Now Assist in Platform Analytics terms

  • Release version: Zurich
  • Updated May 20, 2026
  • 4 minutes to read
  • Now Assist in Platform Analytics uses terms that describe AI-assisted data exploration, query generation, and the semantic layer that connects natural language questions to instance data.

    Analytics Assist

    A set of Now Assist skills in the Now Assist panel that let users generate data visualizations and export dashboards and visualizations through conversational interactions.

    automated segment

    A segment generated automatically by the system from existing data sources such as reports, dashboards, saved filters, app modules, and indicator sources. Automated segments are created and maintained by the Query Generation Sync Segments scheduled job.

    dimension

    A semantic layer record that represents a column on a database table. Dimensions can follow reference fields across tables. Query Generation uses dimensions to identify the correct fields when processing a natural language question.

    entity

    A semantic layer record that represents a database table. Query Generation uses entities to identify the correct facts table when processing a natural language question.

    executable query

    A query produced by Query Generation that contains the data source, filter conditions, aggregation method, and visualization instructions needed to answer a user's natural language question.

    exploration

    An editable, collaborative document in Now Assist Explorer where users analyze data with AI assistance. An exploration contains questions, AI-generated data visualizations, summaries, and participant commentary.

    exploration creator

    A user who creates a new exploration in Now Assist Explorer. The creator sets the exploration goal, generates the initial data visualizations, and controls sharing rights. Requires the now_assist_explorer_user role or higher.

    exploration goal

    A statement of intent that describes the outcome a user wants to achieve from a data exploration. The goal guides the AI to generate queries and summaries that move the exploration toward that outcome.

    exploration participant

    A user with whom an exploration has been shared with editing rights. Participants can generate additional data visualizations, add commentary, and may be able to share the exploration further. Requires the now_assist_explorer_user role or higher.

    exploration viewer

    A user with read-only access to a shared exploration. Viewers can read the exploration content but cannot ask questions of the AI or add text. A user becomes a viewer when shared an exploration without editing rights or without the now_assist_explorer_user role.

    extended analysis

    A deeper level of AI analysis in Now Assist Explorer that aggregates records related to a response to reveal additional insights. Extended analysis examines Choice, Reference, and Boolean columns and drills down automatically to avoid repeating the same findings.

    facts table

    A database table included in the Query Generation semantic layer as a data source. Query Generation searches facts tables to answer user questions. Not all instance tables are included; administrators control which tables are added.

    LLM (large language model)

    An AI model trained on large volumes of text data to understand and generate natural language. Query Generation uses an LLM to interpret user questions and produce semantic queries.

    manual segment

    A segment created by an administrator to map user-friendly business terminology to specific query filter conditions.

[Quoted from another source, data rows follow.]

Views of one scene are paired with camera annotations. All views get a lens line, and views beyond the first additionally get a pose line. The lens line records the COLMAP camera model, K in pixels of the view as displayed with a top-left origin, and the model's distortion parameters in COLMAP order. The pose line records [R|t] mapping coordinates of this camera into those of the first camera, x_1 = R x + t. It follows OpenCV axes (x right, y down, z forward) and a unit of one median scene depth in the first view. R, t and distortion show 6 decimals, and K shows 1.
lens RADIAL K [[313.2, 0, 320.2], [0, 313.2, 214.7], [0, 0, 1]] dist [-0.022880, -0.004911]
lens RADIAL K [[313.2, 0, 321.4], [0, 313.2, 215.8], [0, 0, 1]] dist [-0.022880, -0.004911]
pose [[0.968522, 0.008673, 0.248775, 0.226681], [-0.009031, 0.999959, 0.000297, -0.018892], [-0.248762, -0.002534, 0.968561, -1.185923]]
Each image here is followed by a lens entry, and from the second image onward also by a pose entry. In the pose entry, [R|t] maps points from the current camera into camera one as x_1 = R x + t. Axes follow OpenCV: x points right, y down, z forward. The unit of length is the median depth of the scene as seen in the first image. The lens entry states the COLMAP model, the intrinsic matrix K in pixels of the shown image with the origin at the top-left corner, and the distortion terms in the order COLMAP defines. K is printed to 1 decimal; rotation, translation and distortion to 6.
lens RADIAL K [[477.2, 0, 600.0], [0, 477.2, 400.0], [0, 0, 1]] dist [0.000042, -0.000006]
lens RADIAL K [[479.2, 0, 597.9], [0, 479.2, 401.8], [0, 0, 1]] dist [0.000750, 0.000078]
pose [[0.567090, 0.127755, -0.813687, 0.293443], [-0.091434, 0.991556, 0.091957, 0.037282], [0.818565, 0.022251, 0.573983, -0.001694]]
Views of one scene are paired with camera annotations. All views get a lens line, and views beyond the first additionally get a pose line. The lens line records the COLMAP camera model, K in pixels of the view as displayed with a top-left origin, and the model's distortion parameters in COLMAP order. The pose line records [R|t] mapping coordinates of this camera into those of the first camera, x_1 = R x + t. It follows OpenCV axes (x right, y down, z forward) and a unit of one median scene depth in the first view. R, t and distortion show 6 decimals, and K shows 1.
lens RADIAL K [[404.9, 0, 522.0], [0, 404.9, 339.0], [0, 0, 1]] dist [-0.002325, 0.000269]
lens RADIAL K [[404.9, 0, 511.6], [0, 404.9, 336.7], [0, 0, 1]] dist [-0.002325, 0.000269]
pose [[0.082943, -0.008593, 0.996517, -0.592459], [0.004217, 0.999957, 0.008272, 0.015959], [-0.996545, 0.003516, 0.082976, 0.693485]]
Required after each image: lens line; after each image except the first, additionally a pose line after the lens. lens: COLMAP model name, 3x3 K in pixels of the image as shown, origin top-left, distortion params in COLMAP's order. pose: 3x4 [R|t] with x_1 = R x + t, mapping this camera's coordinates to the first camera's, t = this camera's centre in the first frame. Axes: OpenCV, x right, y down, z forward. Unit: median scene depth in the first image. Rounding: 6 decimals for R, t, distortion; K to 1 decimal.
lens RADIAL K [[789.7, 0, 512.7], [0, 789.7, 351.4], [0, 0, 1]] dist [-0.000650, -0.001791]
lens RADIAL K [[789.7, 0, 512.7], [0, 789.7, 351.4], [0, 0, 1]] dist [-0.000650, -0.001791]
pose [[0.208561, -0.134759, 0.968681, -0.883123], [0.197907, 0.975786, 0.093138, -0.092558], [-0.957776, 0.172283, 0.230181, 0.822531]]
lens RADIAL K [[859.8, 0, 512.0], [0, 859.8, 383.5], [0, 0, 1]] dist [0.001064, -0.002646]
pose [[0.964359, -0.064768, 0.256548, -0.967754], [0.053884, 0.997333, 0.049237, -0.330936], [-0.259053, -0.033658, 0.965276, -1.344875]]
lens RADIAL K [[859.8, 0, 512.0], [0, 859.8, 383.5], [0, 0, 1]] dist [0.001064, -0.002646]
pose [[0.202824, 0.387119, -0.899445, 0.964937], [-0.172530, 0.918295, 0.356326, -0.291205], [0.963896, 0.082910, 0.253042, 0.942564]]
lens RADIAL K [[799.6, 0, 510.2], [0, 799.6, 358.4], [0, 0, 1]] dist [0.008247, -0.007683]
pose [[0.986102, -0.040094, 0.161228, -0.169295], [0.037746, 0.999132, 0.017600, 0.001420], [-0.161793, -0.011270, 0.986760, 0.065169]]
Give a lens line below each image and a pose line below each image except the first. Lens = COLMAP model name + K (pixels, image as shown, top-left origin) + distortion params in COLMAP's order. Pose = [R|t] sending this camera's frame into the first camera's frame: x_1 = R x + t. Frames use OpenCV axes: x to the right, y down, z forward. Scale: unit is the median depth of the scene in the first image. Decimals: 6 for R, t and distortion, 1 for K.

Manual segments receive a scoring boost over automated segments and can be shipped with applications via update sets.

    Now Assist Explorer

    An AI-powered application in Platform Analytics that lets users ask natural language questions about data, receive data visualizations and summaries, and collaborate with others in shared explorations.

    Query Generation

    A shared backend service used by Now Assist in Platform Analytics applications to translate natural language user questions into executable database queries. Query Generation relies on a semantic layer to identify the correct tables, fields, and filters for each question.

    segment

    A predefined filter condition in the Query Generation semantic layer that maps business terminology to specific query filters. Segments help the system translate natural language questions into accurate database queries. Segments can be automated or manual.

    semantic description

    A natural-language description of what an entity or dimension represents in business terms. Query Generation uses semantic descriptions to distinguish between similar tables or fields when processing a user question.

    semantic label

    A short name or alias for an entity or dimension in the semantic layer. Functions as a search keyword that helps AI search identify the correct table or field when a user's question does not match the default field label.

    semantic layer

    A flat representation of database tables and columns used by Query Generation to identify the correct data sources when processing a natural language question. The semantic layer consists of entities (tables), dimensions (columns), and segments (filter conditions).

    semantic usage instructions

    Instructions associated with an entity or dimension that are injected directly into the LLM prompt when that entity or dimension is selected. Semantic usage instructions teach the system how to query the data — for example, which operators to use, how to handle abbreviations, or how to expand hierarchical values.

    utterance

    A natural language question or input submitted by a user to an AI system. Query Generation processes utterances to identify the correct entities, dimensions, and segments needed to construct an executable query.